Love it or hate it, deregulation is a major priority for the current political administration. And while regulatory battles may seem like concerns for policymakers on Capitol Hill, they have real, whack-you-in-the-wallet implications for consumers, too.

The impact of deregulation is especially relevant when it comes to the financial services industry, where regulatory rollbacks may give lenders, credit card companies and other financial institutions the freedom to engage in business practices some consider predatory or abusive.

“Deregulation may spur the economy, but in doing so, it emboldens corporations and companies to look out for themselves,” says Kathryn Hauer, author of “Financial Advice for Blue Collar America.” “It’s going to become more important for individuals to make sure they’re not getting scammed or tricked

[and are] led down the right financial path.”

Recent regulatory reductions for financial services include the delay of the fiduciary rule, which requires financial advisors to act in your best interest when giving retirement and 401(k) advice, and rolling back the implementation of certain regulations for payday lenders and companies offering prepaid credit cards.
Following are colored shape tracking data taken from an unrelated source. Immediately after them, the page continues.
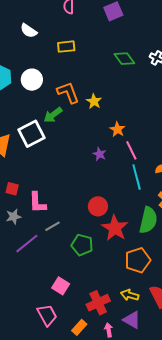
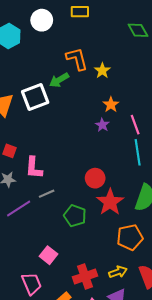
white circle: (32, 80) -> (42, 20), moved
orange star: (117, 129) -> (111, 105), moved
yellow arrow: (130, 295) -> (118, 272), turned 138

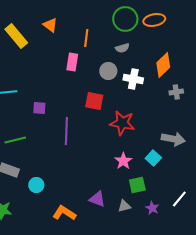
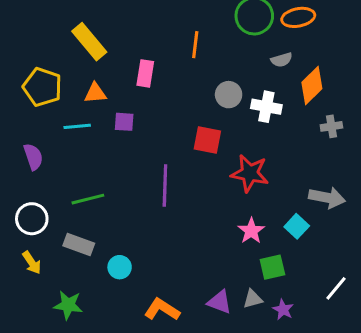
orange triangle: (50, 25) -> (95, 93), moved, turned -42
gray semicircle: (122, 48) -> (282, 60), moved
pink rectangle: (72, 62) -> (145, 73), moved
purple square: (39, 108) -> (124, 122), moved
purple triangle: (97, 199) -> (219, 302), moved
purple star: (152, 208) -> (283, 310), moved

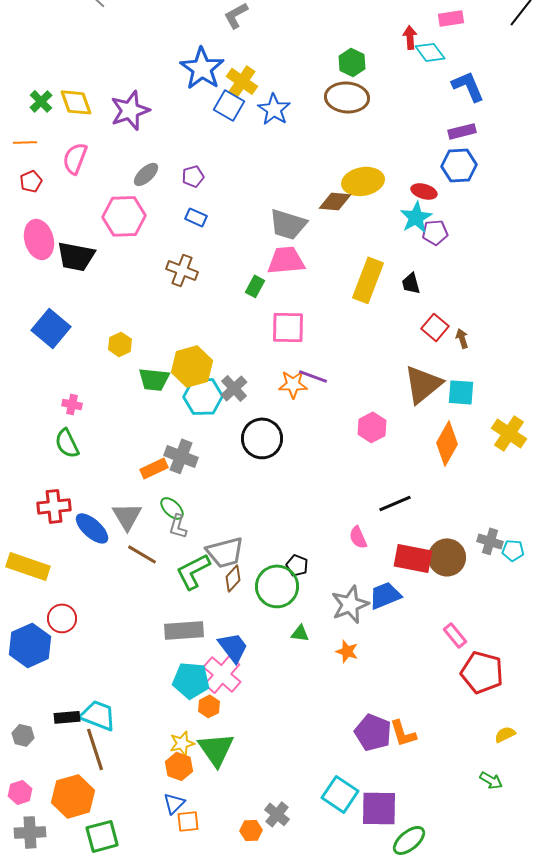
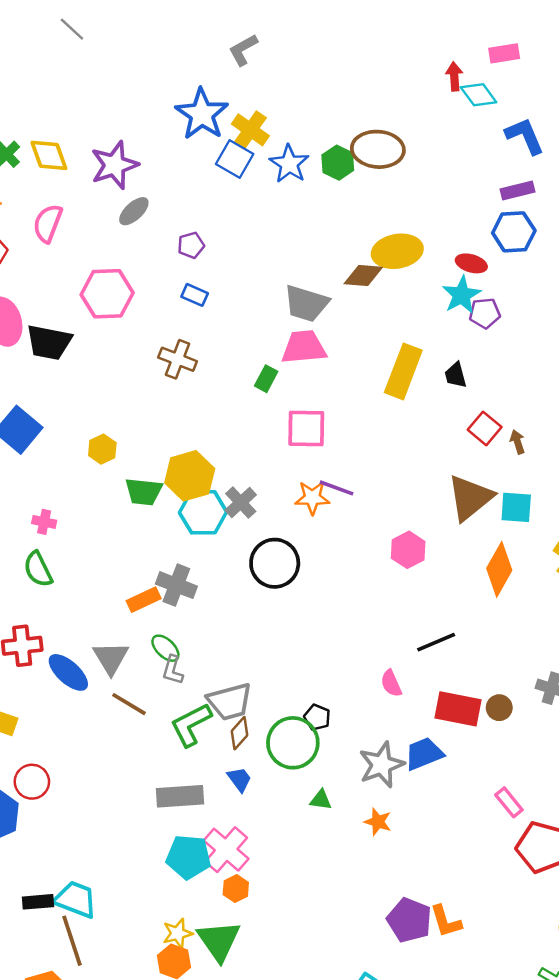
green hexagon: (352, 62) -> (338, 163), moved
gray ellipse: (146, 174) -> (134, 211), moved
brown circle: (447, 557) -> (499, 708), size x0.6
blue trapezoid: (233, 647) -> (239, 779), moved, size x0.7
orange hexagon: (209, 706) -> (236, 889), moved

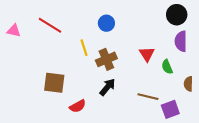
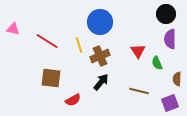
blue circle: (106, 23) -> (100, 22), size x1.6
red line: (50, 25) -> (47, 41), moved
purple square: (170, 109) -> (170, 103), moved

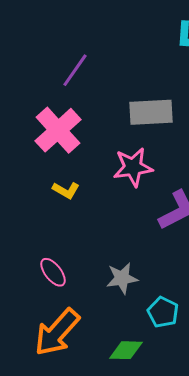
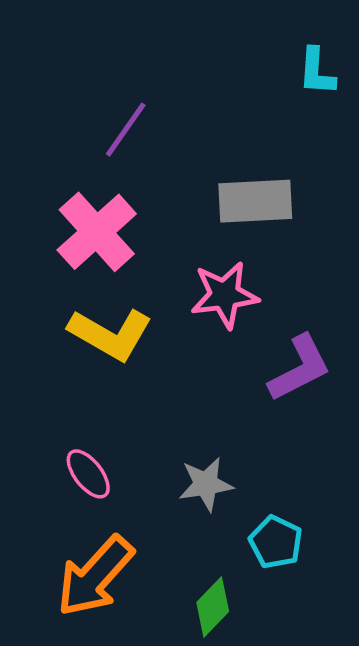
yellow L-shape: (66, 190) -> (110, 334), size x1.8
green diamond: (126, 350) -> (213, 607), turned -48

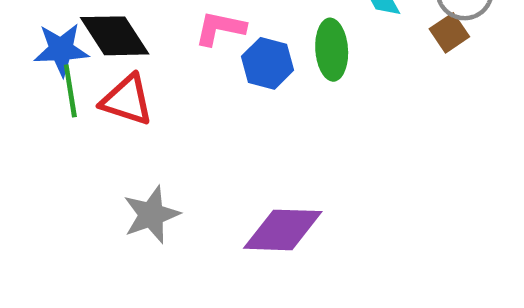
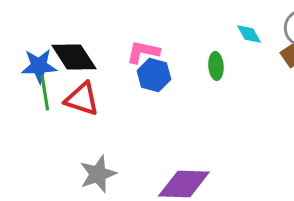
green ellipse: (332, 50) -> (216, 66), size x0.7
blue hexagon: (267, 63) -> (154, 75), moved

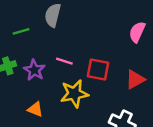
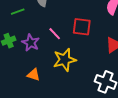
pink line: (64, 61) -> (55, 34), turned 32
red square: (98, 70) -> (82, 27), moved

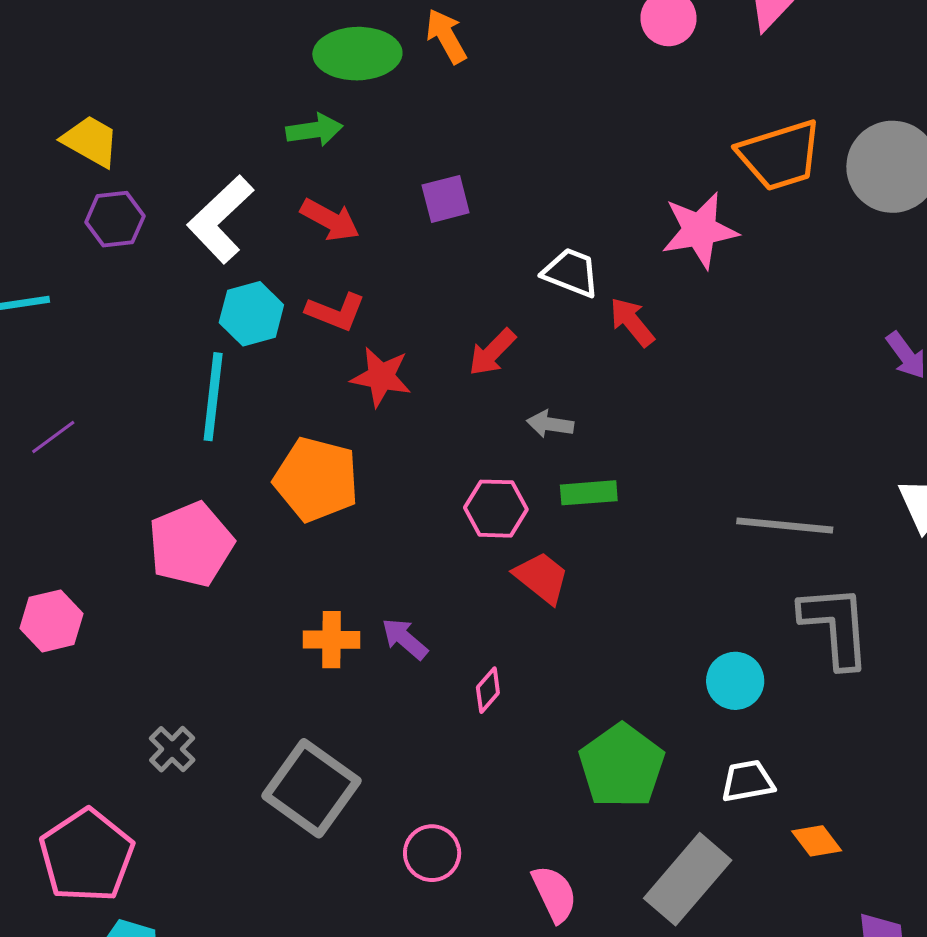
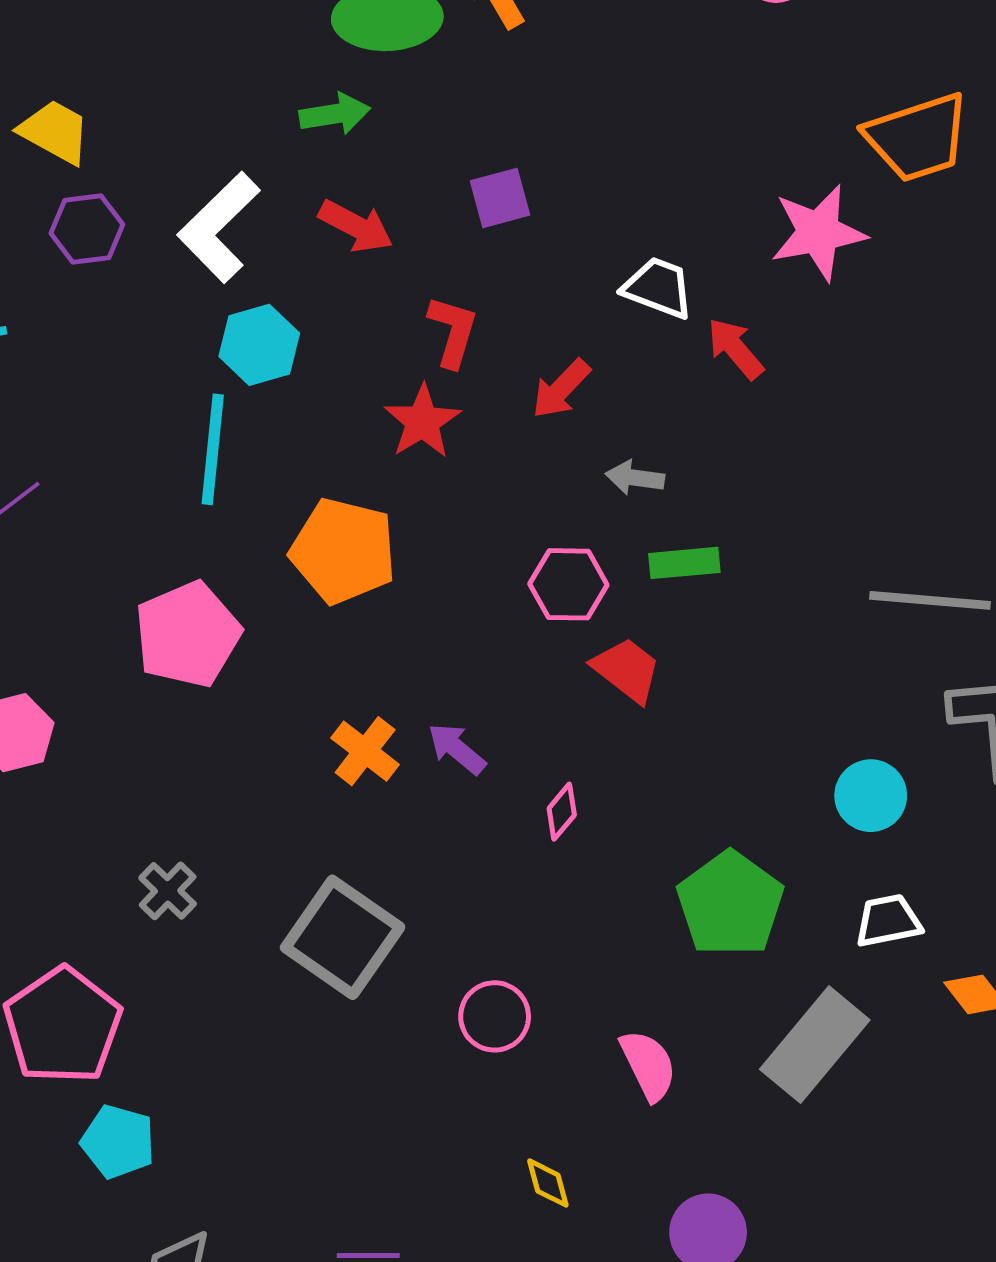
red L-shape: (336, 312) -> (453, 331), moved, turned -94
red star: (381, 377) -> (422, 422), turned 30
orange cross: (331, 640) -> (365, 751), turned 38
Conservative politicians have also made moves to weaken the Dodd-Frank Act – the Wall Street regulations signed into law after the financial crisis in 2008.

Even the Consumer Financial Protection Bureau, a watchdog group tasked with representing the rights of financial consumers, has changed its mission statement, under its new leadership, to include the goal of “addressing outdated, unnecessary, or unduly burdensome regulations.” While that’s good news for financial companies, it may concern consumers, who worry that businesses will be less inclined to offer appropriate, safe financial products to their customers.

That’s a valid concern, says Lauren Willis, professor at Loyola Law School in Los Angeles. “People cannot realistically protect themselves from every scam,” she says in an email. “That is one very important reason we need the CFPB to pursue and stop deception and abuse in financial services.”

So what does deregulation mean for your finances? It’s complicated, experts say. In general, those who favor deregulation stress that it allows consumers to make their own financial choices without the impact of federal or state intervention, and it can put downward pressure on the prices of services and goods. If there are bad deals out there, they argue, consumers will stay away, and those companies will change their practices or go out of business.

But to make good financial decisions and steer clear of predatory money products, experts say, consumers need a certain level of financial literacy.